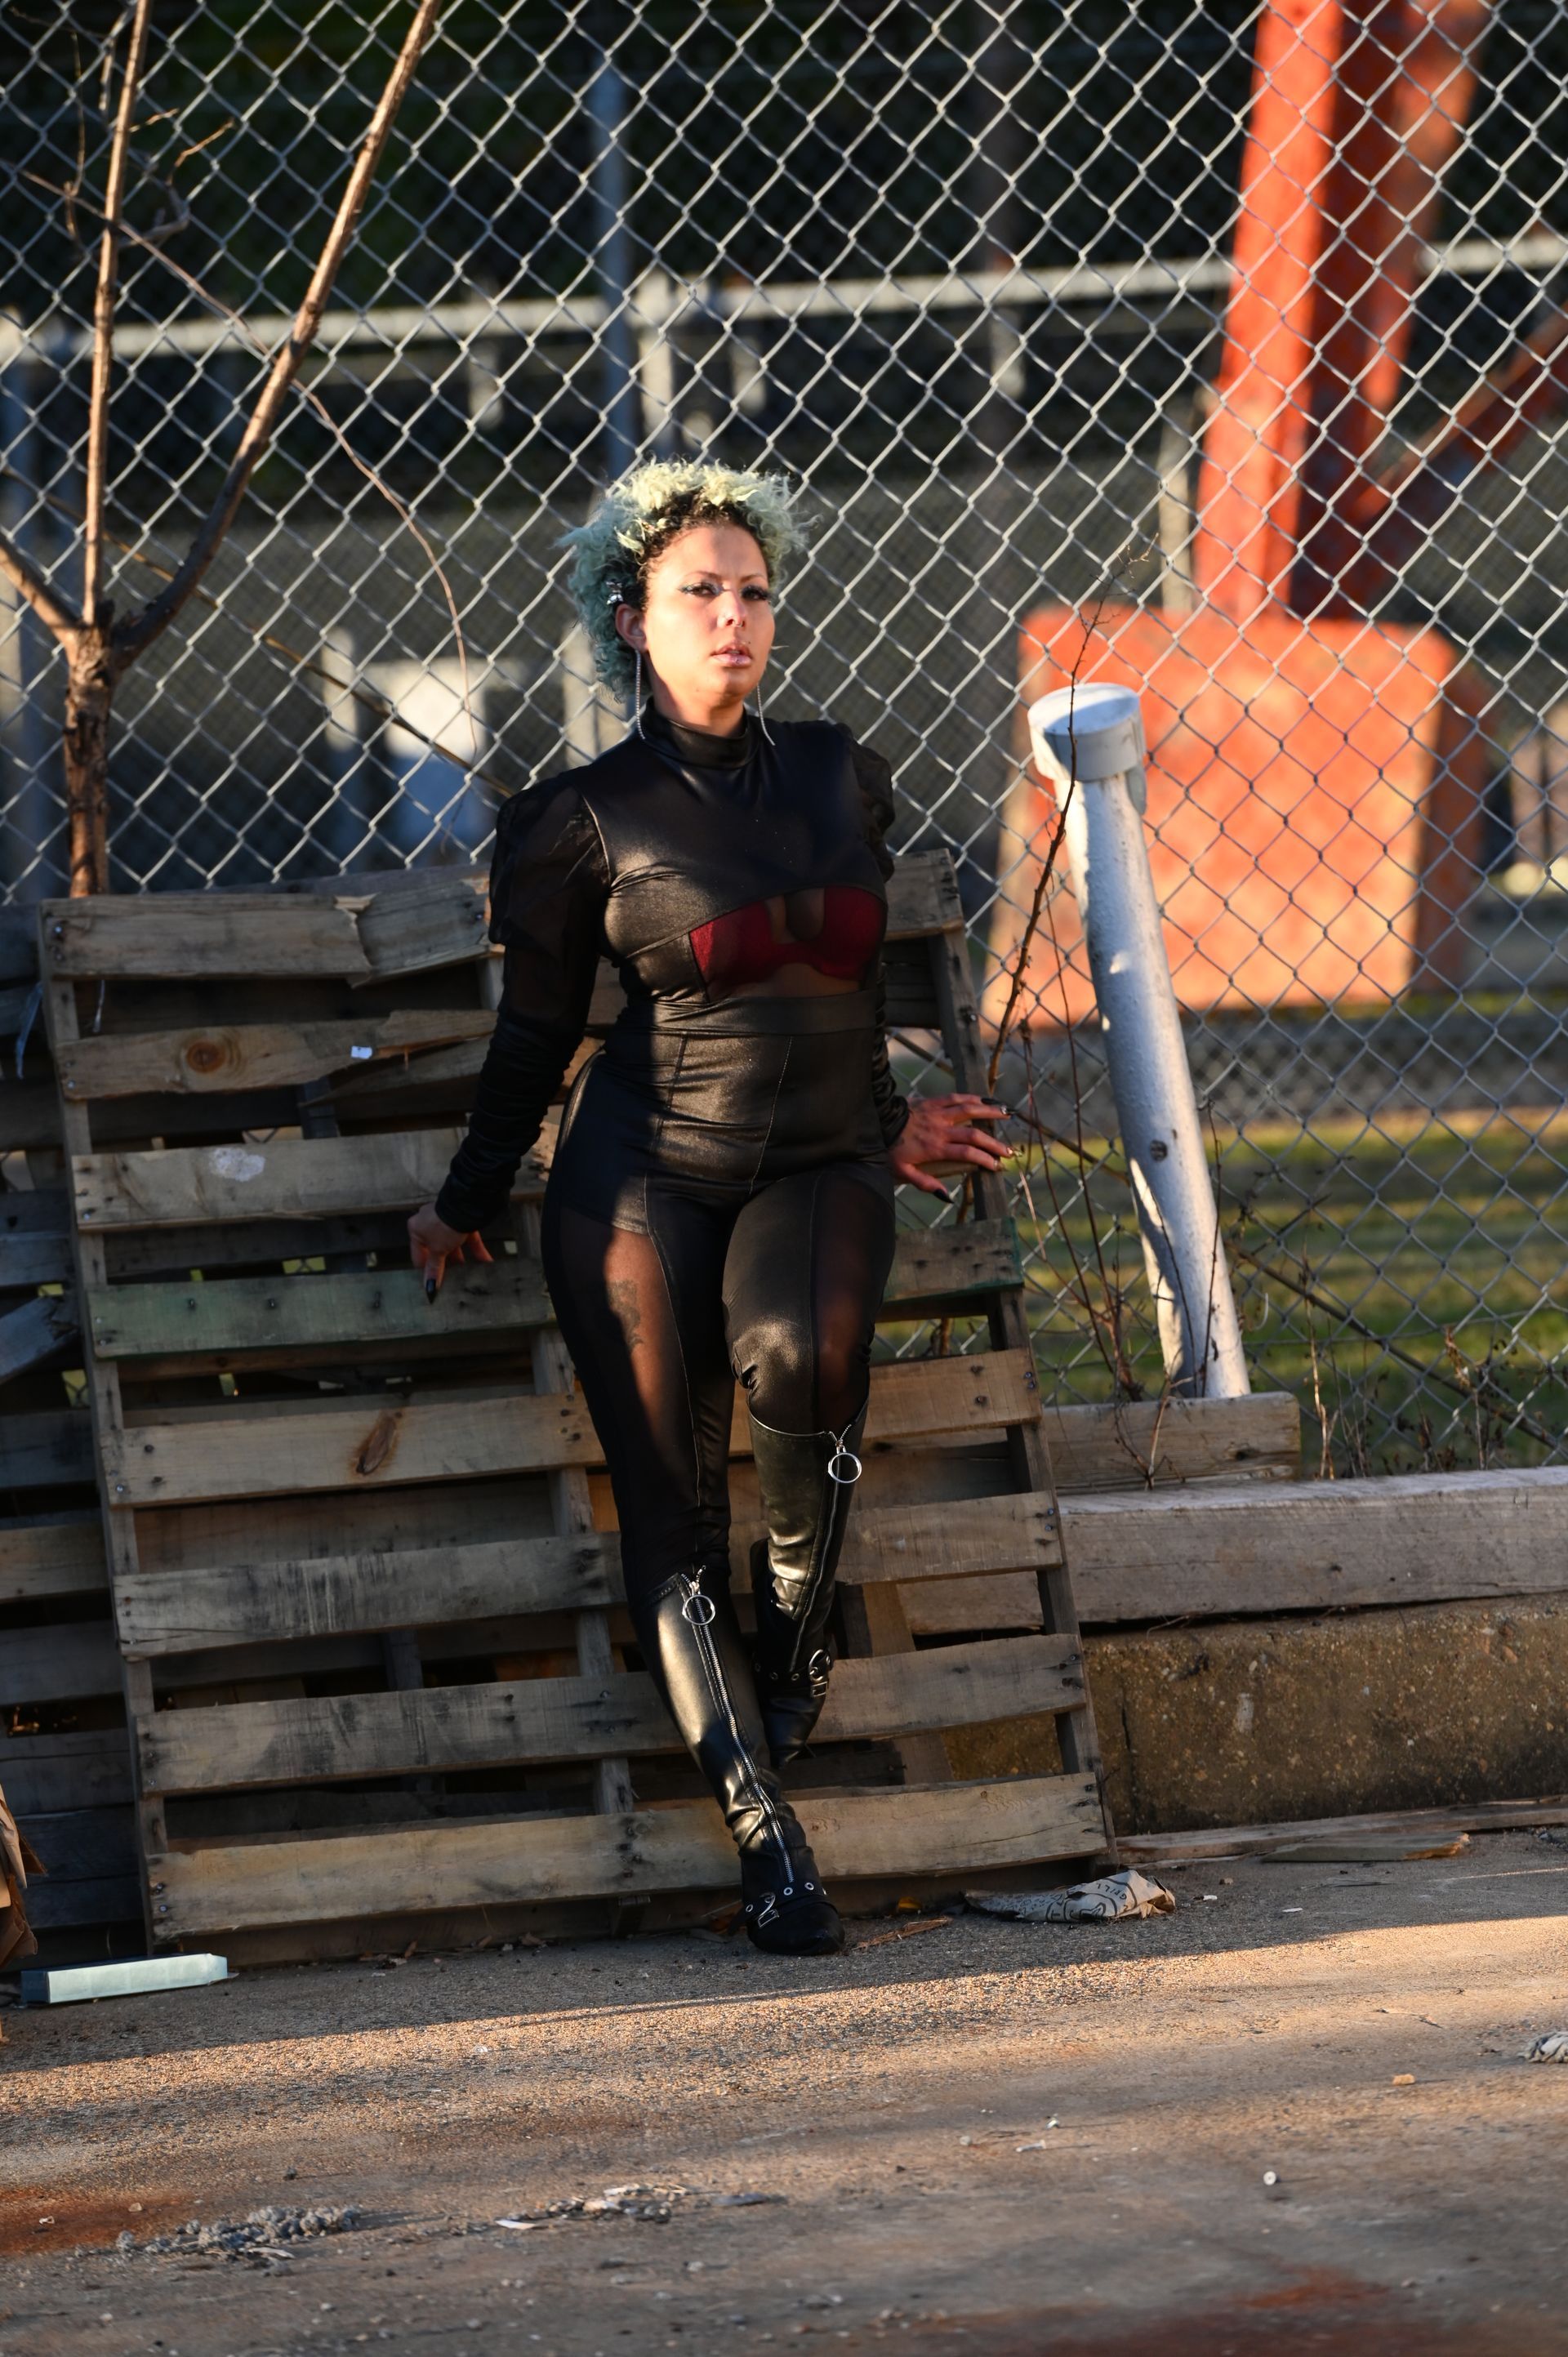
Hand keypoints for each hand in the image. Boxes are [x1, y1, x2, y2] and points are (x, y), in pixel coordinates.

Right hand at [408, 1200, 493, 1298]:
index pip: (418, 1255)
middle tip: (452, 1278)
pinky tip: (485, 1261)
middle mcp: (428, 1223)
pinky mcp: (462, 1221)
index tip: (435, 1282)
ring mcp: (446, 1221)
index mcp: (416, 1230)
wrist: (465, 1206)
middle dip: (446, 1264)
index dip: (427, 1270)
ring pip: (452, 1245)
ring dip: (461, 1258)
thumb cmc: (444, 1226)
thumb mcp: (438, 1250)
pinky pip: (467, 1239)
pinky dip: (475, 1250)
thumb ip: (434, 1268)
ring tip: (468, 1273)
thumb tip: (429, 1287)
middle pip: (436, 1250)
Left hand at [889, 1094, 1011, 1199]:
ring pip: (969, 1110)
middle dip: (994, 1143)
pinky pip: (956, 1097)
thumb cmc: (888, 1149)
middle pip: (974, 1135)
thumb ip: (925, 1183)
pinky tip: (984, 1100)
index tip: (997, 1166)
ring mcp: (937, 1113)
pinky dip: (972, 1098)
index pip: (967, 1154)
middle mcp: (940, 1129)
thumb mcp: (902, 1172)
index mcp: (935, 1148)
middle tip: (1009, 1151)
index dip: (985, 1159)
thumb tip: (946, 1196)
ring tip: (1007, 1114)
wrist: (876, 1121)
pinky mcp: (932, 1102)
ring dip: (990, 1112)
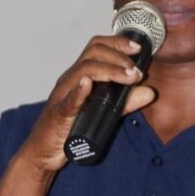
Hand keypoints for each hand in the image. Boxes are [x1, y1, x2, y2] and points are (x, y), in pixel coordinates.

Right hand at [22, 34, 155, 175]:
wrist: (44, 152)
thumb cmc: (69, 130)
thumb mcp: (103, 113)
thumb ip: (125, 102)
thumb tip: (150, 92)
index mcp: (79, 76)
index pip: (97, 48)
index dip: (117, 43)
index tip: (138, 48)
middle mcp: (70, 80)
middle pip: (92, 53)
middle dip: (118, 56)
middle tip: (137, 70)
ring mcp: (63, 95)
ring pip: (83, 71)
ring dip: (109, 70)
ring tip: (129, 77)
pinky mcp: (59, 114)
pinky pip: (68, 99)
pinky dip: (79, 91)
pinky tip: (89, 85)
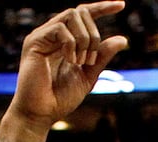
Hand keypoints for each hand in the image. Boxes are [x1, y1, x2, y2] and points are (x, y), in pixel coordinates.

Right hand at [5, 2, 128, 129]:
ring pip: (72, 14)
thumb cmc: (61, 98)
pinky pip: (60, 28)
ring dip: (84, 38)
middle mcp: (52, 34)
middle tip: (91, 60)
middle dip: (93, 34)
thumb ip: (102, 56)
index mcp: (65, 40)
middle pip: (80, 11)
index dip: (102, 7)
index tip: (121, 5)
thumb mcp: (88, 75)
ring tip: (81, 62)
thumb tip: (123, 39)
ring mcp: (42, 36)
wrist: (41, 114)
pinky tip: (70, 61)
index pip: (84, 14)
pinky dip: (72, 44)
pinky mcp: (34, 41)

__________

◆ Work to be completed
Copy each record exactly. Leave any images out of the copy.

◆ Solution
Hand keypoints for each hand in the image. Boxes are [x1, y1, x2, y2] and points are (x, y), in pixel coordinates.

Right hand at [408, 1200, 493, 1298]:
index pip: (418, 1255)
middle tip: (452, 1278)
pinky tip: (485, 1261)
middle mcp: (428, 1223)
pinky mcp: (462, 1221)
index tip: (435, 1282)
ring mcp: (446, 1221)
index mcp: (416, 1230)
wrist: (465, 1206)
middle dip: (446, 1264)
index dip: (427, 1270)
ring pip: (452, 1245)
ring dip: (461, 1258)
thumb cmc: (444, 1226)
thumb mcp: (438, 1250)
pinky pip: (467, 1239)
pinky dip: (475, 1250)
thumb ip: (434, 1268)
ring tip: (468, 1273)
thumb tip: (429, 1287)
middle pip: (436, 1250)
Left hand at [889, 1094, 1011, 1199]:
ring pip: (969, 1110)
middle dip: (994, 1143)
pinky pip: (956, 1097)
thumb cmc: (888, 1149)
middle pip: (974, 1135)
thumb ip: (925, 1183)
pinky tip: (984, 1100)
index tip: (997, 1166)
ring mcp: (937, 1113)
pinky dip: (972, 1098)
index pip: (967, 1154)
middle mcp: (940, 1129)
thumb mcp: (902, 1172)
index mcp: (935, 1148)
middle tip: (1009, 1151)
index dip: (985, 1159)
thumb tip: (946, 1196)
ring tip: (1007, 1114)
wrist: (876, 1121)
pinky mcp: (932, 1102)
ring dip: (990, 1112)
Hand keypoints for each hand in the image. Boxes are [x1, y1, x2, y2] and points are (x, y), in pixel coordinates.

Right hand at [22, 34, 155, 175]:
wrist: (44, 152)
thumb cmc: (69, 130)
thumb mcp: (103, 113)
thumb ip: (125, 102)
thumb tip: (150, 92)
index mcp: (79, 76)
index pip: (97, 48)
index dip: (117, 43)
index tip: (138, 48)
middle mcp: (70, 80)
middle pip: (92, 53)
middle dip: (118, 56)
middle tip: (137, 70)
ring mcp: (63, 95)
ring pip: (83, 71)
ring dip: (109, 70)
ring tip: (129, 77)
pinky mcp: (59, 114)
pinky pip: (68, 99)
pinky dip: (79, 91)
pinky tip: (89, 85)
Hand keypoints for each hand in the image. Boxes are [x1, y1, x2, y2] and points are (x, y), in pixel coordinates.

Right hand at [5, 2, 128, 129]:
ring pip: (72, 14)
thumb cmc: (61, 98)
pinky pip: (60, 28)
ring dip: (84, 38)
middle mcp: (52, 34)
middle tip: (91, 60)
middle dip: (93, 34)
thumb ip: (102, 56)
index mcp: (65, 40)
middle pip: (80, 11)
index dip: (102, 7)
index tip: (121, 5)
thumb mcp: (88, 75)
ring tip: (81, 62)
thumb tip: (123, 39)
ring mcp: (42, 36)
wrist: (41, 114)
pinky tip: (70, 61)
index pip: (84, 14)
pinky dip: (72, 44)
pinky mcp: (34, 41)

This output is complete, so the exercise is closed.